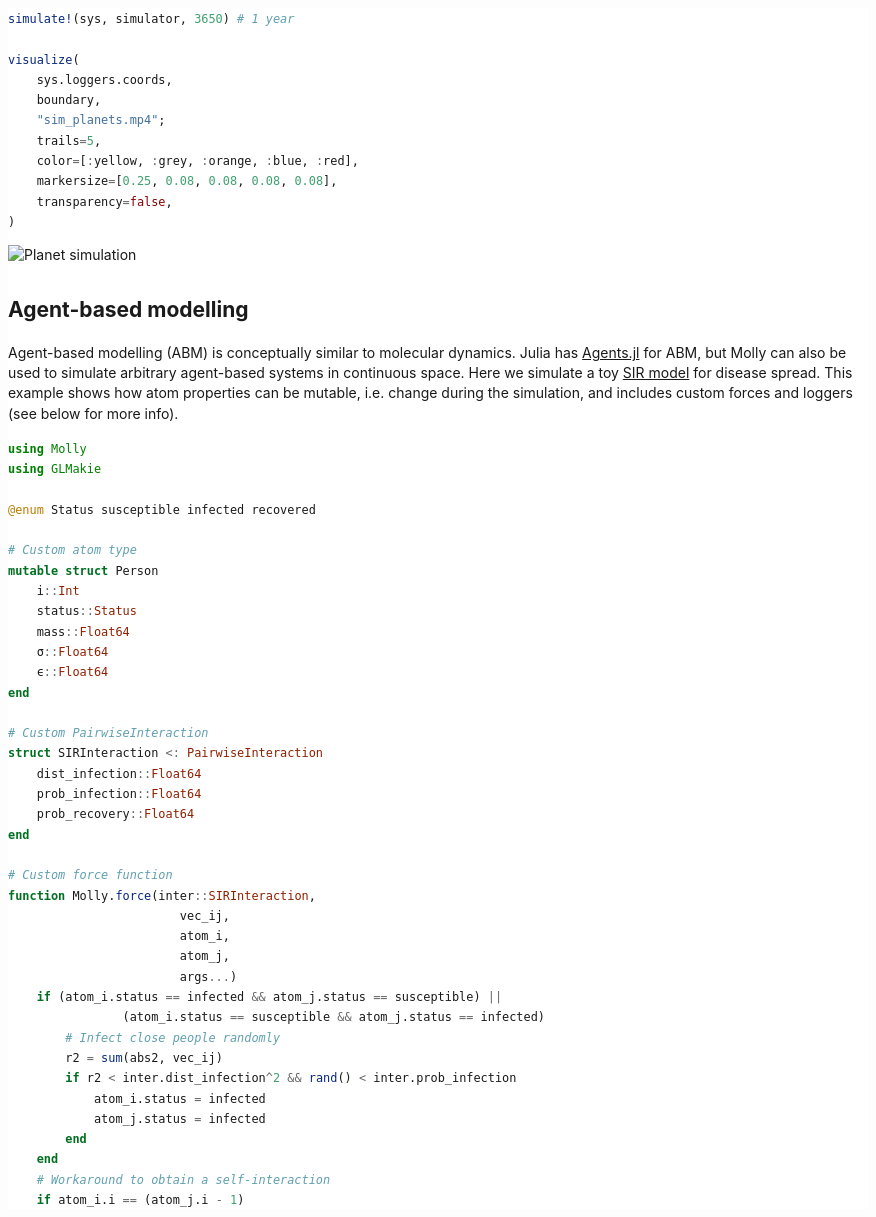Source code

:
 ```julia
simulate!(sys, simulator, 3650) # 1 year

visualize(
    sys.loggers.coords,
    boundary,
    "sim_planets.mp4";
    trails=5,
    color=[:yellow, :grey, :orange, :blue, :red],
    markersize=[0.25, 0.08, 0.08, 0.08, 0.08],
    transparency=false,
)
```
![Planet simulation](images/sim_planets.gif)

## Agent-based modelling

Agent-based modelling (ABM) is conceptually similar to molecular dynamics.
Julia has [Agents.jl](https://juliadynamics.github.io/Agents.jl/stable/) for ABM, but Molly can also be used to simulate arbitrary agent-based systems in continuous space.
Here we simulate a toy [SIR model](https://en.wikipedia.org/wiki/Compartmental_models_in_epidemiology#The_SIR_model) for disease spread.
This example shows how atom properties can be mutable, i.e. change during the simulation, and includes custom forces and loggers (see below for more info).
```julia
using Molly
using GLMakie

@enum Status susceptible infected recovered

# Custom atom type
mutable struct Person
    i::Int
    status::Status
    mass::Float64
    σ::Float64
    ϵ::Float64
end

# Custom PairwiseInteraction
struct SIRInteraction <: PairwiseInteraction
    dist_infection::Float64
    prob_infection::Float64
    prob_recovery::Float64
end

# Custom force function
function Molly.force(inter::SIRInteraction,
                        vec_ij,
                        atom_i,
                        atom_j,
                        args...)
    if (atom_i.status == infected && atom_j.status == susceptible) ||
                (atom_i.status == susceptible && atom_j.status == infected)
        # Infect close people randomly
        r2 = sum(abs2, vec_ij)
        if r2 < inter.dist_infection^2 && rand() < inter.prob_infection
            atom_i.status = infected
            atom_j.status = infected
        end
    end
    # Workaround to obtain a self-interaction
    if atom_i.i == (atom_j.i - 1)
```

——————————

◆ ABOUT THIS TASK: Without the pictures, reproduce every line of the records above exactly.

◆ RESPONSE FOR THIS EXERCISE:
Source code

:
 ```julia
simulate!(sys, simulator, 3650) # 1 year

visualize(
    sys.loggers.coords,
    boundary,
    "sim_planets.mp4";
    trails=5,
    color=[:yellow, :grey, :orange, :blue, :red],
    markersize=[0.25, 0.08, 0.08, 0.08, 0.08],
    transparency=false,
)
```
![Planet simulation](images/sim_planets.gif)

## Agent-based modelling

Agent-based modelling (ABM) is conceptually similar to molecular dynamics.
Julia has [Agents.jl](https://juliadynamics.github.io/Agents.jl/stable/) for ABM, but Molly can also be used to simulate arbitrary agent-based systems in continuous space.
Here we simulate a toy [SIR model](https://en.wikipedia.org/wiki/Compartmental_models_in_epidemiology#The_SIR_model) for disease spread.
This example shows how atom properties can be mutable, i.e. change during the simulation, and includes custom forces and loggers (see below for more info).
```julia
using Molly
using GLMakie

@enum Status susceptible infected recovered

# Custom atom type
mutable struct Person
    i::Int
    status::Status
    mass::Float64
    σ::Float64
    ϵ::Float64
end

# Custom PairwiseInteraction
struct SIRInteraction <: PairwiseInteraction
    dist_infection::Float64
    prob_infection::Float64
    prob_recovery::Float64
end

# Custom force function
function Molly.force(inter::SIRInteraction,
                        vec_ij,
                        atom_i,
                        atom_j,
                        args...)
    if (atom_i.status == infected && atom_j.status == susceptible) ||
                (atom_i.status == susceptible && atom_j.status == infected)
        # Infect close people randomly
        r2 = sum(abs2, vec_ij)
        if r2 < inter.dist_infection^2 && rand() < inter.prob_infection
            atom_i.status = infected
            atom_j.status = infected
        end
    end
    # Workaround to obtain a self-interaction
    if atom_i.i == (atom_j.i - 1)
```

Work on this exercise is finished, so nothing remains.